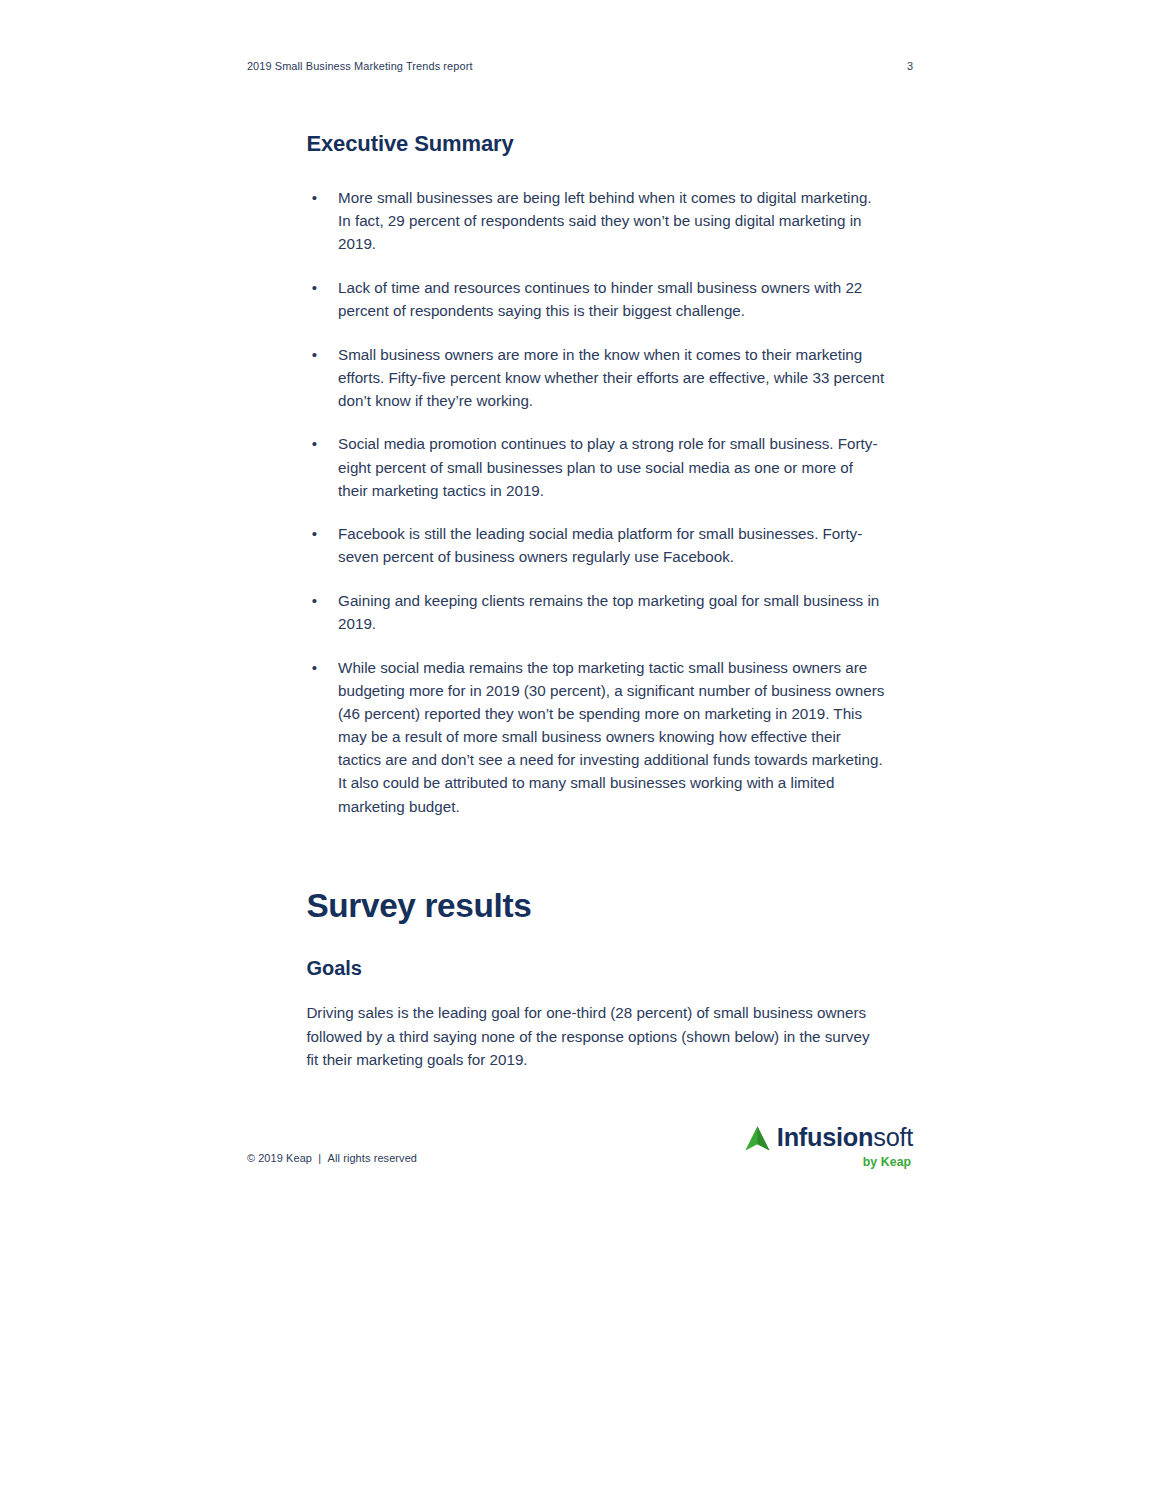2019 Small Business Marketing Trends report 3
Executive Summary
More small businesses are being left behind when it comes to digital marketing. In fact, 29 percent of respondents said they won’t be using digital marketing in 2019.
Lack of time and resources continues to hinder small business owners with 22 percent of respondents saying this is their biggest challenge.
Small business owners are more in the know when it comes to their marketing efforts. Fifty-five percent know whether their efforts are effective, while 33 percent don’t know if they’re working.
Social media promotion continues to play a strong role for small business. Forty-eight percent of small businesses plan to use social media as one or more of their marketing tactics in 2019.
Facebook is still the leading social media platform for small businesses. Forty-seven percent of business owners regularly use Facebook.
Gaining and keeping clients remains the top marketing goal for small business in 2019.
While social media remains the top marketing tactic small business owners are budgeting more for in 2019 (30 percent), a significant number of business owners (46 percent) reported they won’t be spending more on marketing in 2019. This may be a result of more small business owners knowing how effective their tactics are and don’t see a need for investing additional funds towards marketing. It also could be attributed to many small businesses working with a limited marketing budget.
Survey results
Goals
Driving sales is the leading goal for one-third (28 percent) of small business owners followed by a third saying none of the response options (shown below) in the survey fit their marketing goals for 2019.
© 2019 Keap | All rights reserved
Infusionsoft
by Keap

————————

__YOUR TASK__. After removing the pictures, transcribe the listing above exactly.

__OUTPUT FOR THIS TASK__.
2019 Small Business Marketing Trends report 3
Executive Summary
More small businesses are being left behind when it comes to digital marketing. In fact, 29 percent of respondents said they won’t be using digital marketing in 2019.
Lack of time and resources continues to hinder small business owners with 22 percent of respondents saying this is their biggest challenge.
Small business owners are more in the know when it comes to their marketing efforts. Fifty-five percent know whether their efforts are effective, while 33 percent don’t know if they’re working.
Social media promotion continues to play a strong role for small business. Forty-eight percent of small businesses plan to use social media as one or more of their marketing tactics in 2019.
Facebook is still the leading social media platform for small businesses. Forty-seven percent of business owners regularly use Facebook.
Gaining and keeping clients remains the top marketing goal for small business in 2019.
While social media remains the top marketing tactic small business owners are budgeting more for in 2019 (30 percent), a significant number of business owners (46 percent) reported they won’t be spending more on marketing in 2019. This may be a result of more small business owners knowing how effective their tactics are and don’t see a need for investing additional funds towards marketing. It also could be attributed to many small businesses working with a limited marketing budget.
Survey results
Goals
Driving sales is the leading goal for one-third (28 percent) of small business owners followed by a third saying none of the response options (shown below) in the survey fit their marketing goals for 2019.
© 2019 Keap | All rights reserved
Infusionsoft
by Keap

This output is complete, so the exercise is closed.